The Korea Securities Depository (KSD) announced on January 10 that the Derivative Linked Securities (DLS) including Derivative Linked Bonds (DLB) issuance in South Korea totaled an all-time high of 29.2307 trillion won (US$24.2 billion) last year, up 20.2% from a year ago.
“Last year, global financial markets slowed down to negatively affect Equity Linked Securities (ELS) investors while DLS demands rose in terms of alternative investment,” the Korea Securities Depository explained, adding, “In addition, a rise in oil prices resulted in the early redemption of some crude oil-based DLS, which, in turn, led to more and more interest in DLS.” The early redemption showed a significant increase in the second quarter in particular. It led to an increase in reinvestment and the quarterly issuance increased 31.5% from 6.1593 trillion won (US$5.1 billion) to 8.1019 trillion won (US$6.7 billion).

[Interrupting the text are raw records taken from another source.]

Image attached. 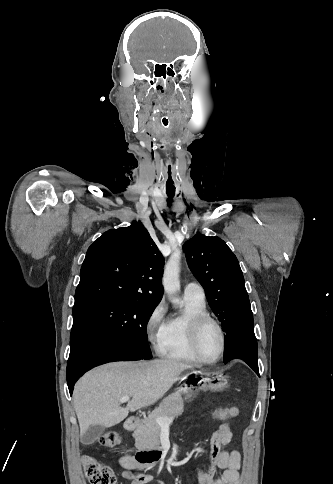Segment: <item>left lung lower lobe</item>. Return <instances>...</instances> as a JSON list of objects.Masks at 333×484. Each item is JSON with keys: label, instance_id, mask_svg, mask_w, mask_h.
<instances>
[{"label": "left lung lower lobe", "instance_id": "obj_1", "mask_svg": "<svg viewBox=\"0 0 333 484\" xmlns=\"http://www.w3.org/2000/svg\"><path fill=\"white\" fill-rule=\"evenodd\" d=\"M257 340L254 334L253 314L251 308L239 313L229 326L225 336L224 362L242 359L257 374L258 369Z\"/></svg>", "mask_w": 333, "mask_h": 484}]
</instances>
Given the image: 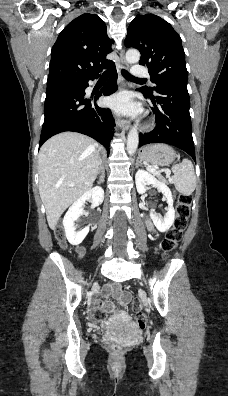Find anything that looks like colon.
<instances>
[{
  "instance_id": "obj_1",
  "label": "colon",
  "mask_w": 228,
  "mask_h": 396,
  "mask_svg": "<svg viewBox=\"0 0 228 396\" xmlns=\"http://www.w3.org/2000/svg\"><path fill=\"white\" fill-rule=\"evenodd\" d=\"M191 203L192 197L190 195L182 194L179 196L176 208V218L174 220L173 227L167 232L166 237L162 242V247L166 252L165 259H168V254L177 247L178 243L182 238L183 231L188 225ZM55 235L57 239L62 240V229H56ZM132 308L136 313V322L138 326L140 328H144L146 325V317L142 312V304L139 301H134L132 304ZM95 317L98 320H102L104 317V312L100 308H97L95 310ZM110 349L115 353H119L122 350L120 344L117 342H111Z\"/></svg>"
}]
</instances>
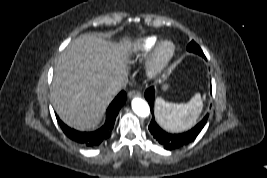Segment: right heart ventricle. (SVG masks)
I'll return each instance as SVG.
<instances>
[{
  "mask_svg": "<svg viewBox=\"0 0 267 178\" xmlns=\"http://www.w3.org/2000/svg\"><path fill=\"white\" fill-rule=\"evenodd\" d=\"M158 43L159 38L157 36L143 37L133 43L129 50V57L134 61L143 60L153 52Z\"/></svg>",
  "mask_w": 267,
  "mask_h": 178,
  "instance_id": "1",
  "label": "right heart ventricle"
}]
</instances>
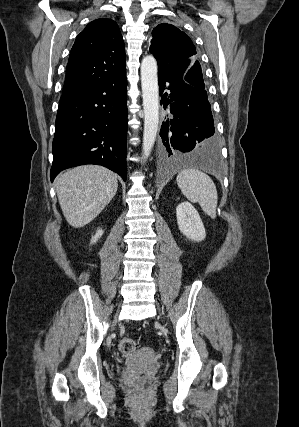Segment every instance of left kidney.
Returning <instances> with one entry per match:
<instances>
[{"instance_id":"obj_1","label":"left kidney","mask_w":299,"mask_h":427,"mask_svg":"<svg viewBox=\"0 0 299 427\" xmlns=\"http://www.w3.org/2000/svg\"><path fill=\"white\" fill-rule=\"evenodd\" d=\"M176 216L179 230L188 239L200 242L205 239L206 232L202 220L189 202H182L176 208Z\"/></svg>"}]
</instances>
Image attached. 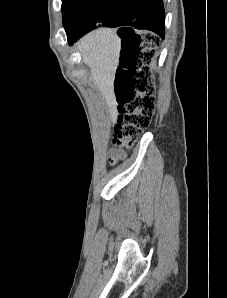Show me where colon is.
<instances>
[{
  "label": "colon",
  "instance_id": "colon-1",
  "mask_svg": "<svg viewBox=\"0 0 227 298\" xmlns=\"http://www.w3.org/2000/svg\"><path fill=\"white\" fill-rule=\"evenodd\" d=\"M158 43L152 35H145L144 45L126 55L117 71L114 91L119 117L114 144L119 148L130 147L151 123L156 99L148 64Z\"/></svg>",
  "mask_w": 227,
  "mask_h": 298
}]
</instances>
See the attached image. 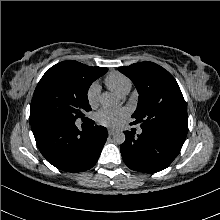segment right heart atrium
<instances>
[{
    "instance_id": "obj_1",
    "label": "right heart atrium",
    "mask_w": 220,
    "mask_h": 220,
    "mask_svg": "<svg viewBox=\"0 0 220 220\" xmlns=\"http://www.w3.org/2000/svg\"><path fill=\"white\" fill-rule=\"evenodd\" d=\"M100 95V86L98 83H92L86 93L88 104L94 108L98 105Z\"/></svg>"
}]
</instances>
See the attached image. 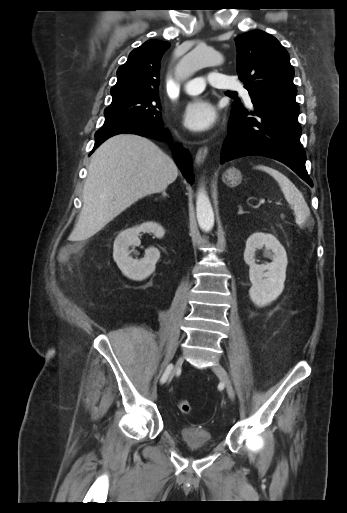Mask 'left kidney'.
I'll use <instances>...</instances> for the list:
<instances>
[{"label":"left kidney","instance_id":"5707ae66","mask_svg":"<svg viewBox=\"0 0 347 513\" xmlns=\"http://www.w3.org/2000/svg\"><path fill=\"white\" fill-rule=\"evenodd\" d=\"M263 247L273 252V261L259 265L255 262V253ZM244 261L249 266V279L252 283L249 295L253 303L264 307L276 300L284 289L288 264L282 244L272 234L256 232L246 241Z\"/></svg>","mask_w":347,"mask_h":513}]
</instances>
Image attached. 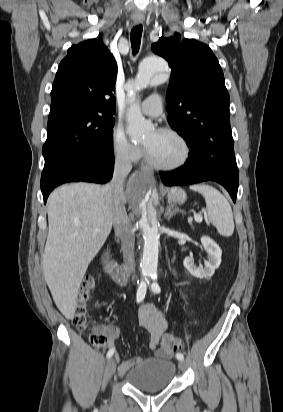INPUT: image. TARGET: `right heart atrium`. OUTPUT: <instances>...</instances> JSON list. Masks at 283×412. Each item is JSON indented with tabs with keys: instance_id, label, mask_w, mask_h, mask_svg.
<instances>
[{
	"instance_id": "d8ad5b80",
	"label": "right heart atrium",
	"mask_w": 283,
	"mask_h": 412,
	"mask_svg": "<svg viewBox=\"0 0 283 412\" xmlns=\"http://www.w3.org/2000/svg\"><path fill=\"white\" fill-rule=\"evenodd\" d=\"M110 142L114 156L124 163H135L142 156L141 146L133 143L121 126L113 127Z\"/></svg>"
}]
</instances>
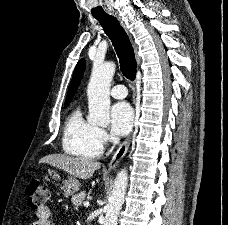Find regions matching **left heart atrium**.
<instances>
[{
  "label": "left heart atrium",
  "instance_id": "left-heart-atrium-1",
  "mask_svg": "<svg viewBox=\"0 0 228 225\" xmlns=\"http://www.w3.org/2000/svg\"><path fill=\"white\" fill-rule=\"evenodd\" d=\"M110 129L115 136H125L129 133L134 119L131 106L127 102L115 103L110 109Z\"/></svg>",
  "mask_w": 228,
  "mask_h": 225
}]
</instances>
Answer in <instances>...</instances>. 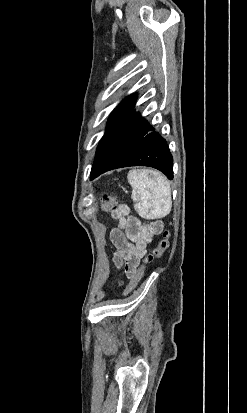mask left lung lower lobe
Wrapping results in <instances>:
<instances>
[{
    "instance_id": "obj_1",
    "label": "left lung lower lobe",
    "mask_w": 247,
    "mask_h": 413,
    "mask_svg": "<svg viewBox=\"0 0 247 413\" xmlns=\"http://www.w3.org/2000/svg\"><path fill=\"white\" fill-rule=\"evenodd\" d=\"M128 166L154 167L173 179V158L165 139L154 132L133 107L102 137L90 180L106 171Z\"/></svg>"
}]
</instances>
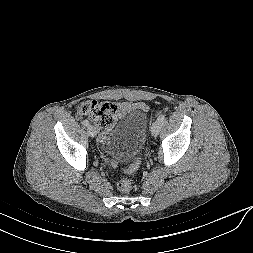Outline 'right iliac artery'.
I'll return each mask as SVG.
<instances>
[{
	"instance_id": "right-iliac-artery-1",
	"label": "right iliac artery",
	"mask_w": 253,
	"mask_h": 253,
	"mask_svg": "<svg viewBox=\"0 0 253 253\" xmlns=\"http://www.w3.org/2000/svg\"><path fill=\"white\" fill-rule=\"evenodd\" d=\"M82 124H83L84 126H89L90 123H89L88 120H83Z\"/></svg>"
}]
</instances>
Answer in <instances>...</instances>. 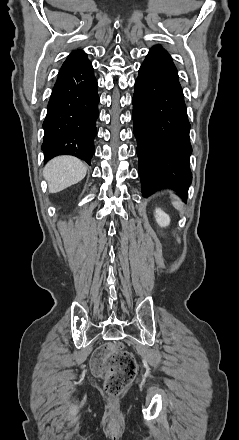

DLS that have indices as their underlying assets accounted for 25.5% of the total issuance while credit-based and interest rate-based ones took up 22.5% and 16.9%, respectively. Those based on forex rates grew a lot last year, from 300 million won (US$249.000) in the first quarter to 1.9 billion won (US$1.57 million) in Q2, 3 billion won (US$2.4 million) in Q3 and then to 12.8 billion won (US$10.6 million) in Q4.
Those based on private and public offering accounted for 83% and 17%, respectively. Last year, the latter decreased 5.5% compared to the previous year whereas the former increased 27.3%. Those guaranteeing 100% of the principal took up 45% and the rest were those guaranteeing 0% to less than 100% of it. The latter increased 35.5% from a year earlier.